I understand that feelings are very real and I understand that a lot of you have been extremely hurt and wronged by your spouse. For that I am so sorry. But ask yourself this question: Is your worth and identity rooted in Christ or is it somewhere else? Do you allow what your husband did to you or what he hasn’t done for you determine how you view yourself? Whatever offenses your holding onto (regardless of how small or big they are), please let them go and forgive. Not only is it better for your marriage, it’s actually a command. God gives us grace and forgiveness and he tells us to do the same for others, this means our spouse too. Ephesians 4:32 says that we are to
Be kind and compassionate to one another, forgiving each other, just as in Christ God forgave you.
So what do you do when you don’t feel pursued, known or loved? You give those feelings to the Lord, forgive your spouse and look inwards. Ask for God’s help. In the same way you bring God your sacrifice of praise, love your husband even when you don’t feel like it. It’s a sacrifice. It’s beautiful. Embrace the intimate moments with God when you are troubled. Treat your man the way you would want to be treated even when it seems impossible to do. We were also never meant to do it on our own. God gave us himself and others to help us. Surround yourself with some ladies who can help lift you up and speak life into your situation.

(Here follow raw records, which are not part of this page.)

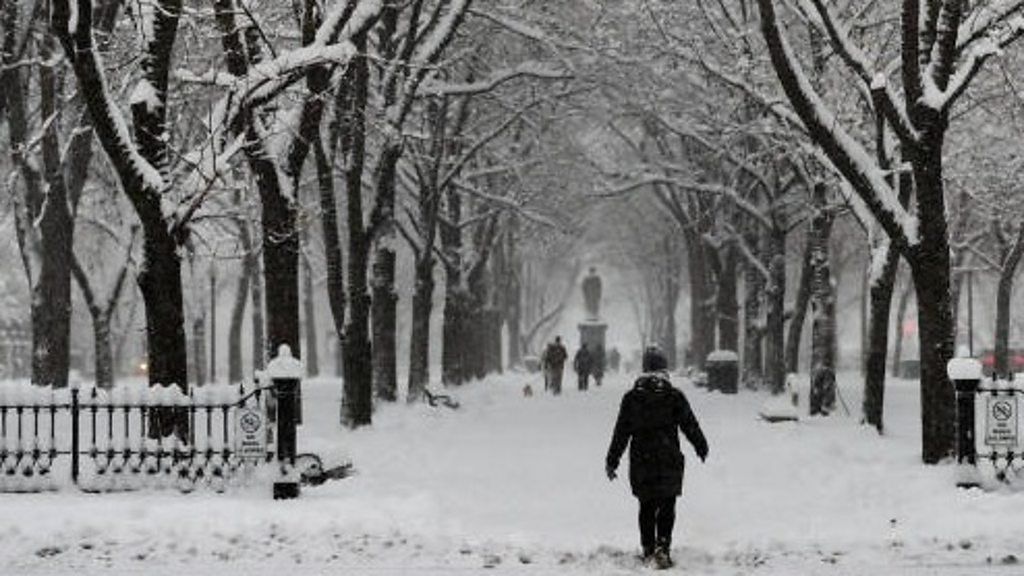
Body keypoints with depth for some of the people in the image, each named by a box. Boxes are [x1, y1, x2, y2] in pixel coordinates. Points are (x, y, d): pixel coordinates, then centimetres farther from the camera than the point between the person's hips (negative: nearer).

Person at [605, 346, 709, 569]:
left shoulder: (631, 397, -1)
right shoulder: (674, 396, -6)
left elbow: (621, 433, 2)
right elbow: (690, 426, 2)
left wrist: (612, 461, 9)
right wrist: (702, 448, 19)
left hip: (640, 463, 2)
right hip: (669, 461, -2)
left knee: (647, 508, 12)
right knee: (667, 507, 4)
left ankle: (648, 551, 15)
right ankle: (663, 546, -11)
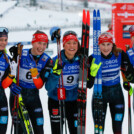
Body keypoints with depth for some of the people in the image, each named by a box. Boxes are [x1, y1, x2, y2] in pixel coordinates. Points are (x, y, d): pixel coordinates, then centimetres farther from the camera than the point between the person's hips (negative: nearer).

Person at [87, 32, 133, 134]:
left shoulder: (120, 55, -12)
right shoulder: (93, 58, -15)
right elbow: (89, 84, -17)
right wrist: (92, 71, -32)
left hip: (116, 92, 2)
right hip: (100, 93, -2)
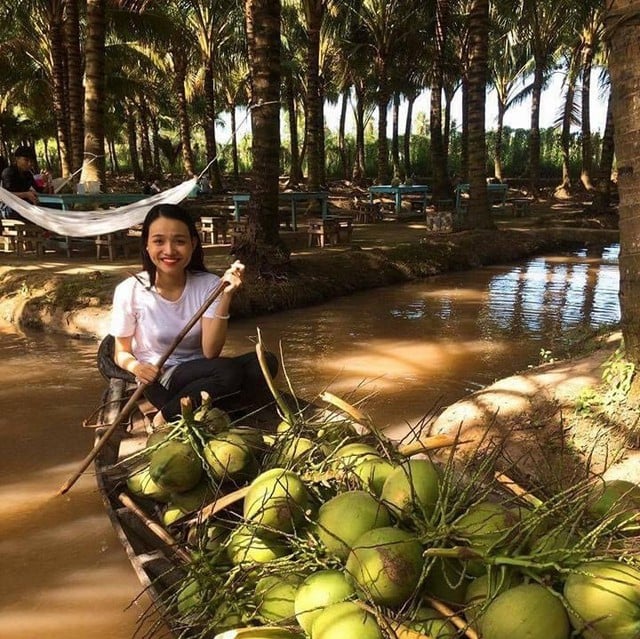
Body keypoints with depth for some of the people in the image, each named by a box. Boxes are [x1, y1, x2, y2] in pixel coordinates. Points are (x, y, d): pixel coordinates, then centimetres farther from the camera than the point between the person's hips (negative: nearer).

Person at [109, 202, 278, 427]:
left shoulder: (208, 285, -7)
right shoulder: (130, 291, -11)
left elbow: (210, 352, -16)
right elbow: (121, 352, 0)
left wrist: (225, 297, -26)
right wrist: (134, 366, -23)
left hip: (199, 376, 4)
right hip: (160, 382, -4)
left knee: (264, 362, -23)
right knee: (229, 372, -31)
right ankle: (165, 418, -9)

What would happen if you were able to let go of every offense and disappointment you’ve felt in your marriage and give it all to God? What would happen if whenever you felt hurt or wronged you brought your complaints and struggles to Jesus and thanked Him for being faithful? I believe you owe it to yourself and your marriage to at least try. Remember that God restores. He makes all things new. He will make beauty from the ashes.